謝國忠:Driving the world
The financial crisis presents an opportunity for China to seize the leadership baton for globalisation and become its centre for goods, services and capital, while catalysing a new China boom that could last a decade or longer. That boom could turn China into the world's largest economy - and a developed country - within two decades.
China has been a bottom feeder in the global economy. Keeping costs low and making labour-intensive products have brought it safety and growth. Australia, Brazil and Russia sell natural resources to China in return for cheap manufactured goods. Japan and Germany sell expensive cars and technology to China in exchange for cheap manufactured goods. And America just hands over dollars for goods and services, and gets them back by selling derivatives like collateralised debt obligations, backed by inflated US house values, to foreigners.
The global economy has run like a motorcycle, with American consumption as one wheel and China's savings as the other, with everyone else piled up on top. The sustainability of this world depended on foreigners believing in the Wall Street debt instruments that paid for America's imports while keeping inflation at bay. Inflation came three years ago with surging oil prices. The tightening that accompanied it burst the US property bubble in 2006. It took another year for the subprime market, and still another for financial derivatives, to blow up. The resulting crisis has destroyed Wall Street's credibility. The motorcycle economy has fallen over.
The US now offers the world, in particular China, a plan for recovery: you buy my treasuries, Uncle Sam gives the proceeds to American people to spend, and your exports and your economies may recover. The recovery plan tries to put the motorcycle economy back on its wheels by replacing American households with the federal government.
Accepting this offer is not in China's best interests. First, the plan may bring modest growth for a few years but will be followed by another, bigger crisis centred on the US treasury market. Second, instead of taking America's offer, China can start attracting investment as part of its trade-led development model. In short, it can start competing with the US for money rather than just rasing dollars by selling goods to the US.

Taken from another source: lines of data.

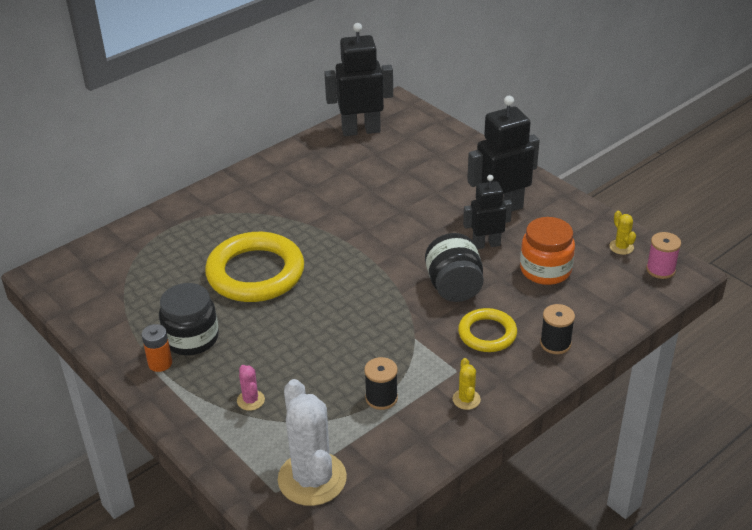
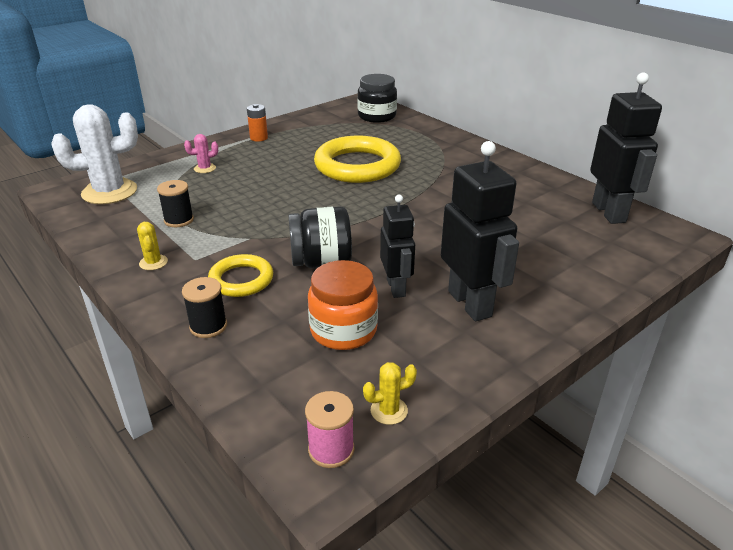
camera: 90 degrees right, 5 degrees down
(191, 338) = (282, 146): black jar -> black jar (377, 116)
(466, 399) = (153, 262): yellow cactus -> yellow cactus turned 75 degrees clockwise

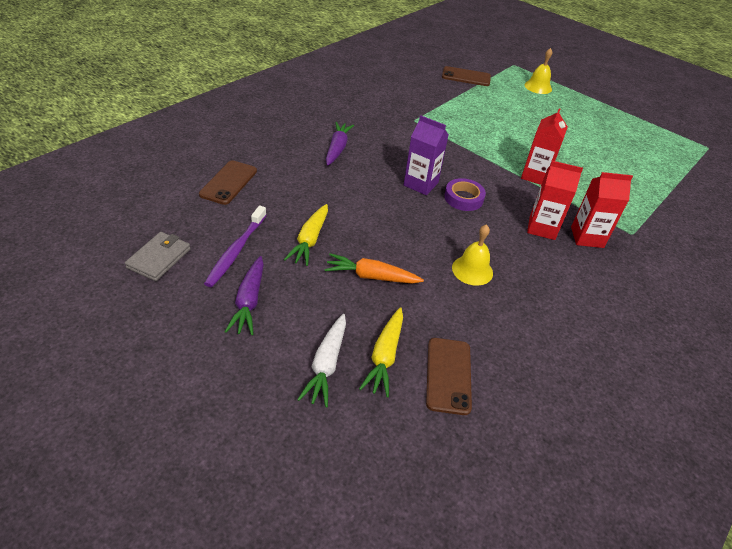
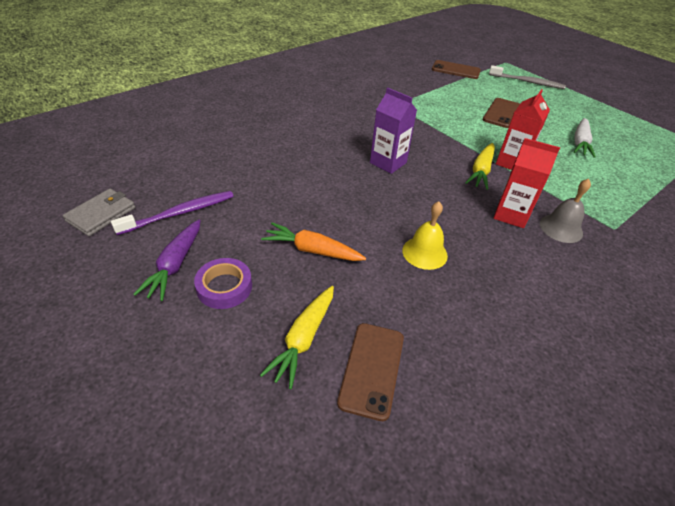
camera: 10 degrees right, 0 degrees up
(228, 182) = (196, 149): brown phone -> brown phone (501, 113)
(236, 251) = (180, 213): purple toothbrush -> purple toothbrush turned 150 degrees counterclockwise
(310, 240) = (258, 208): yellow carrot -> yellow carrot (481, 171)
(326, 364) = (235, 342): white carrot -> white carrot (580, 143)
(337, 148) = (312, 125): purple carrot -> none
(463, 198) = (430, 179): purple tape -> purple tape (224, 287)
(538, 87) = (527, 82): yellow bell -> grey toothbrush
(587, 237) = (561, 228): red carton -> grey bell

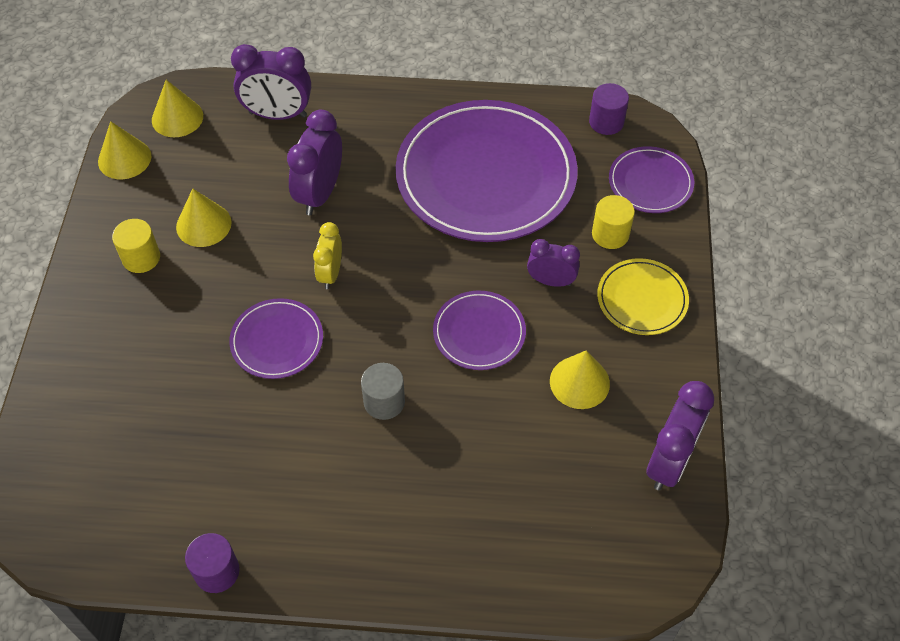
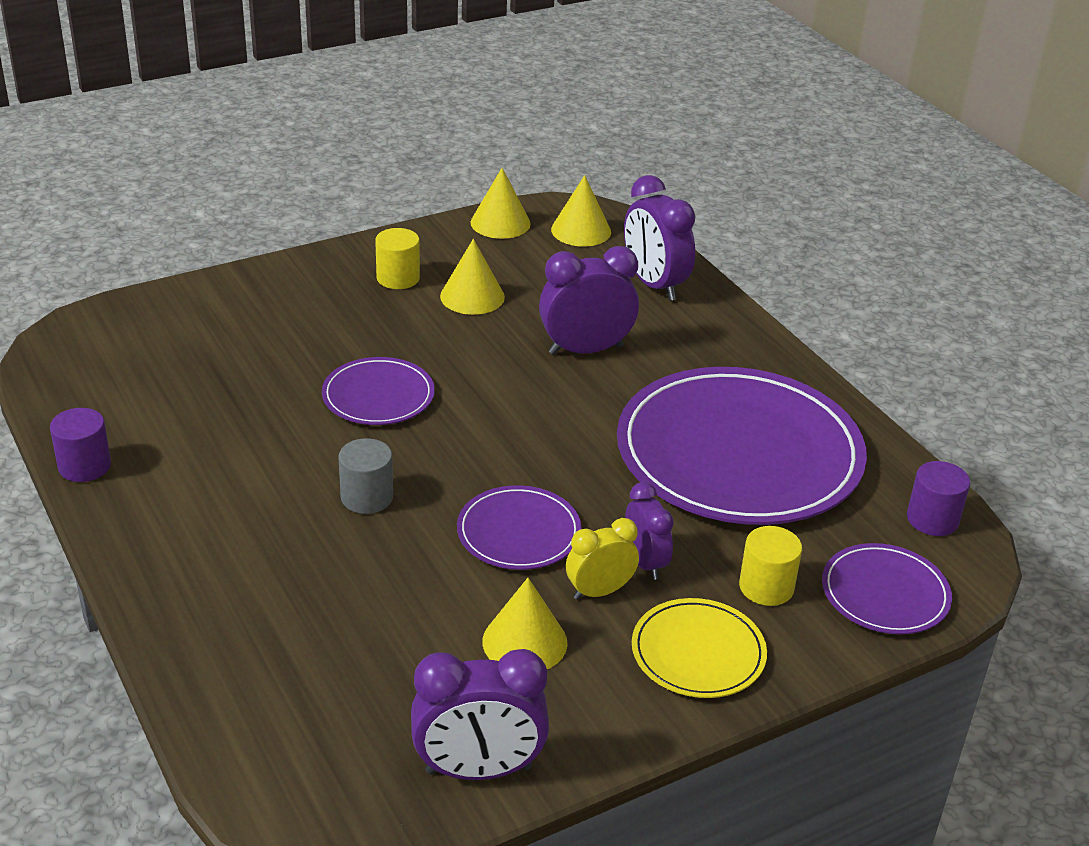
camera: 55 degrees right, 20 degrees down
(330, 273) = (493, 397): yellow clock -> yellow clock (599, 591)

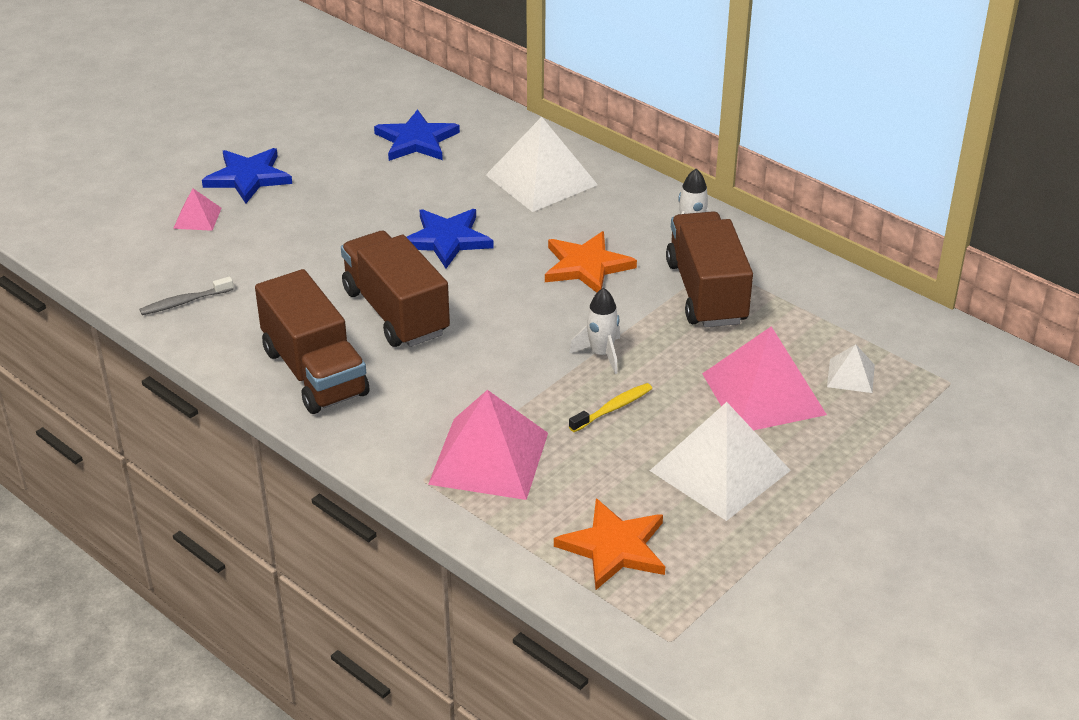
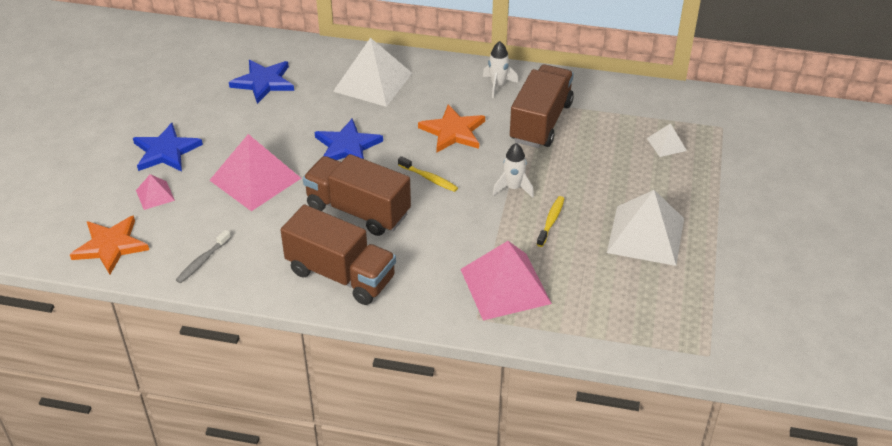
camera: 30 degrees left, 5 degrees up
(509, 307) = (429, 178): none -> yellow toothbrush
(614, 547) = (628, 311): orange star -> orange star (110, 246)
(706, 292) = (541, 122): brown truck -> brown truck turned 60 degrees clockwise
(763, 393) = (628, 175): pink pyramid -> pink pyramid (255, 179)

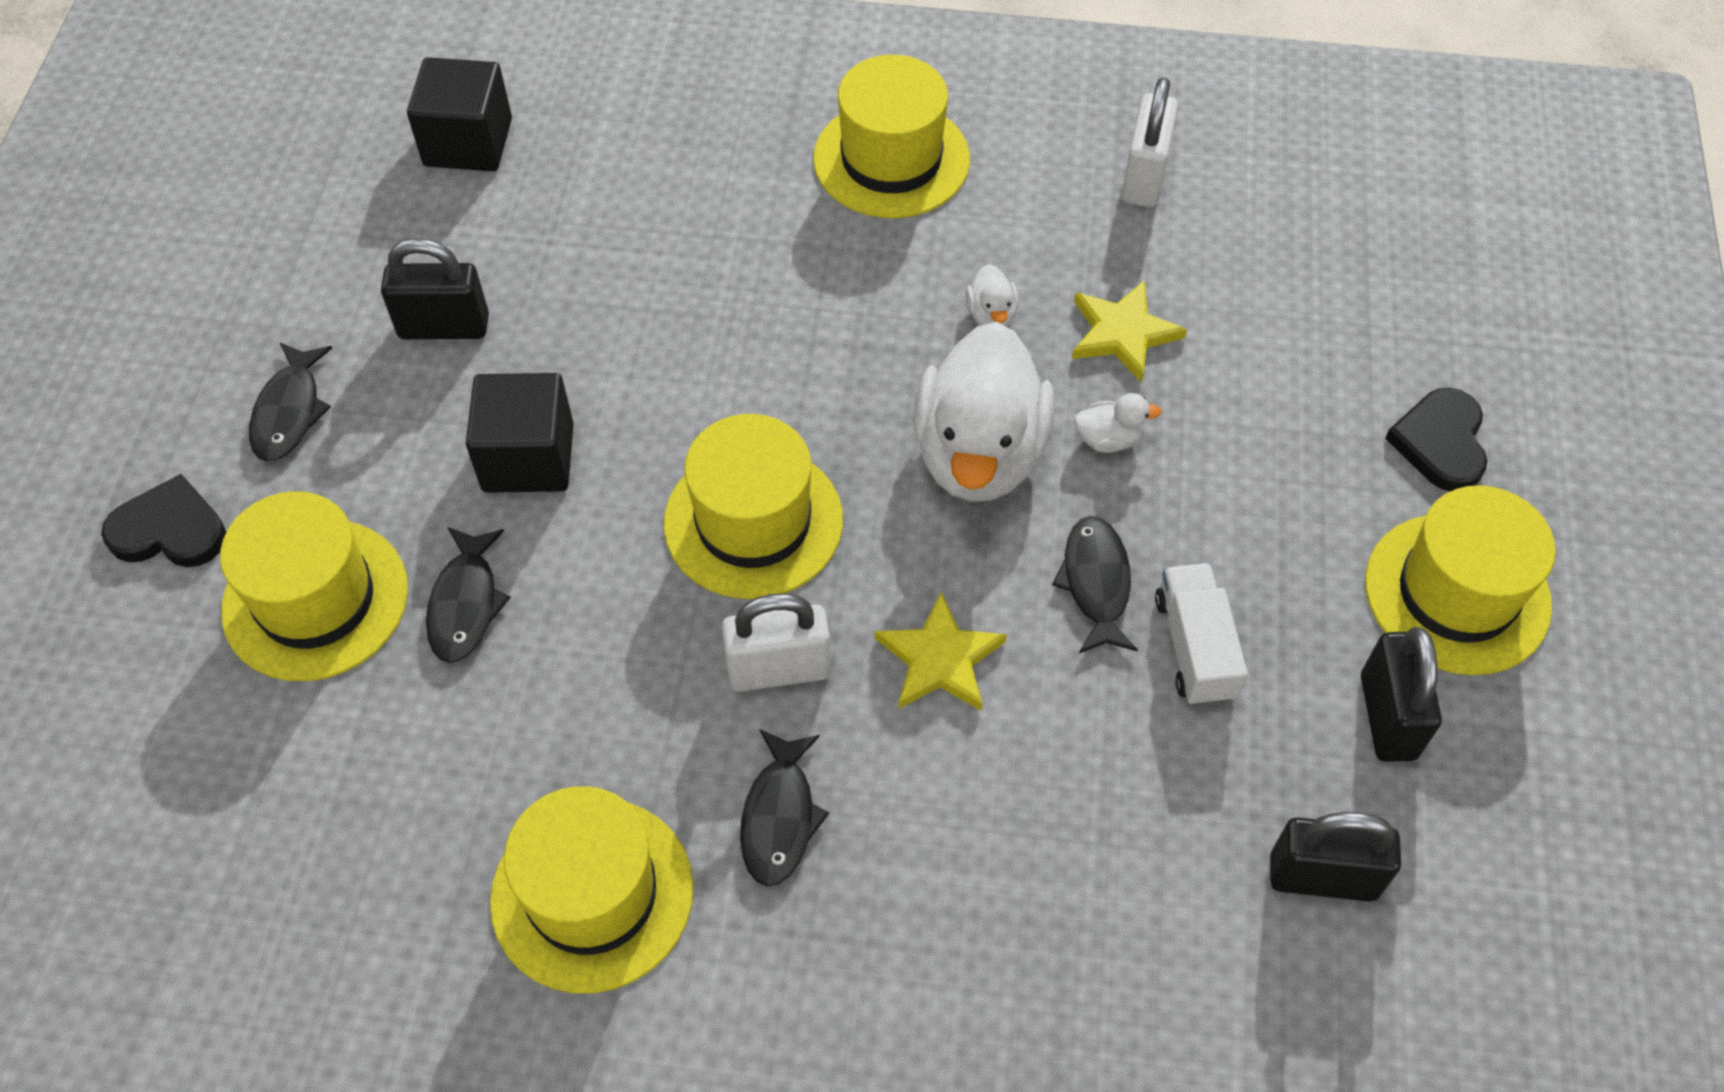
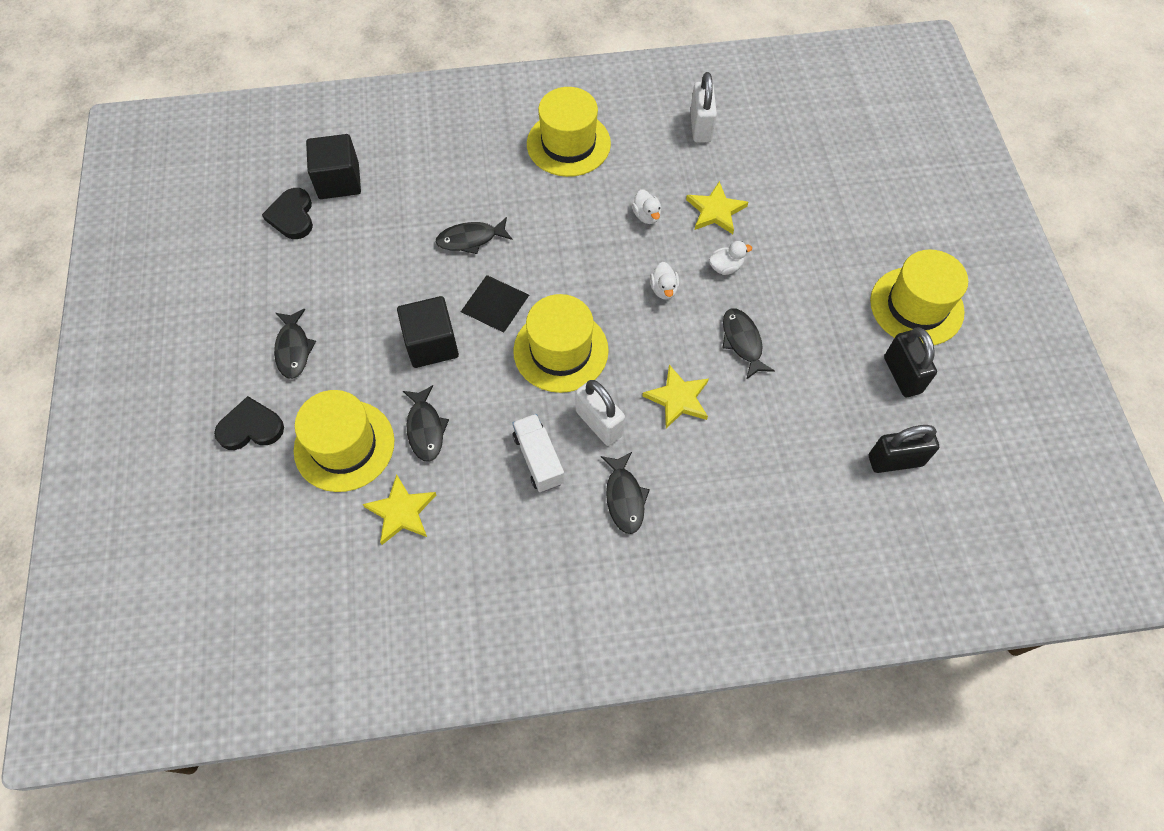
camera: 15 degrees left, 5 degrees up
(372, 741) = (401, 512): none -> yellow star
(444, 327) = (361, 284): black padlock -> none
(592, 894) = (543, 560): yellow hat -> none
(660, 289) = (470, 239): none -> black fish
(664, 410) = (495, 303): none -> black pyramid
(779, 669) = (599, 423): white padlock -> white padlock turned 75 degrees clockwise
(979, 454) = (664, 289): white duck -> white duck, size x0.40
(1194, 647) = (800, 363): white truck -> white truck (538, 459)
(1440, 443) = (886, 233): black heart -> black heart (292, 216)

China has been attracting foreign capital for some time. But this has been mainly to improve its production capacity, especially in the export sector. The new strategy calls for foreign capital to fund China's capital formation in anticipation of earning profits from richer Chinese consumers in the future. It would help China to shift its economy to consumption without sacrificing growth.
China is in a good position to replace the US as the centre for globalisation: with little debt, enormous savings, and its sheer size, its growth potential is vast. Current per capita income of US$3,300 could be raised to US$10,000 within two decades through a combination of growth and currency appreciation. At the same time, gross domestic product could rise from today's US$4.3 trillion to US$13 trillion in today's dollar terms. Such an increase would offer plenty to investors who bet on China's future. This is why China can succeed in changing its growth model.
To engineer the transition, China must create a first-world environment for capital flow and pursue an aggressive urbanisation strategy to anchor domestic consumption. First, China should fix a date, preferably within five years, for floating the yuan; that is, forgoing accumulating foreign exchange reserves, and making the capital account freely convertible.
Such a change would require the economy to modernise in many ways. As money could travel freely, only a first-world environment for investment would attract and keep money at home. The rule of law would need to be strengthened enormously to make the new system viable. A corollary is that arbitrary administrative power would have to be severely limited. Fixing a date for currency convertibility would be similar to joining the World Trade Organisation a decade ago: it would set in motion a new wave of reforms.
Second, as China succeeds in attracting foreign money, it must have a strategy to turn it into efficient economic growth. Otherwise, the money would be used for blowing bubbles, which could bring down the country. The anchor for domestic demand must be urbanisation. To become a developed country in two decades, China must aim to increase its urbanisation to 75 per cent by then. Moreover, urbanisation must be viable in the long run; the system needs to change so that migrant workers become rooted in cities.
China's urbanisation strategy should focus on building 30 mega-cities of more than 20 million residents each. These cities would have the right to issue bonds to fund their development. Because they would have the size for economies of scale in building infrastructure, protecting the environment, and creating jobs, they would have tax revenues to pay off their bonds. When money was plentiful, they would have easy financing and could accelerate urbanisation. When money was scarce, they would face high funding costs and could slow down in response. Basically, China should turn its urbanisation into a sponge for global capital. Shifting the rural population into big cities is the only way for the nation to modernise.
The global financial crisis is casting a shadow over globalisation. Developed economies may resort to protectionism to keep jobs at home, leading to a vicious cycle of recession and more protectionism. China is in a position to carry the baton for globalisation. This is a unique chance to become a developed nation in a generation.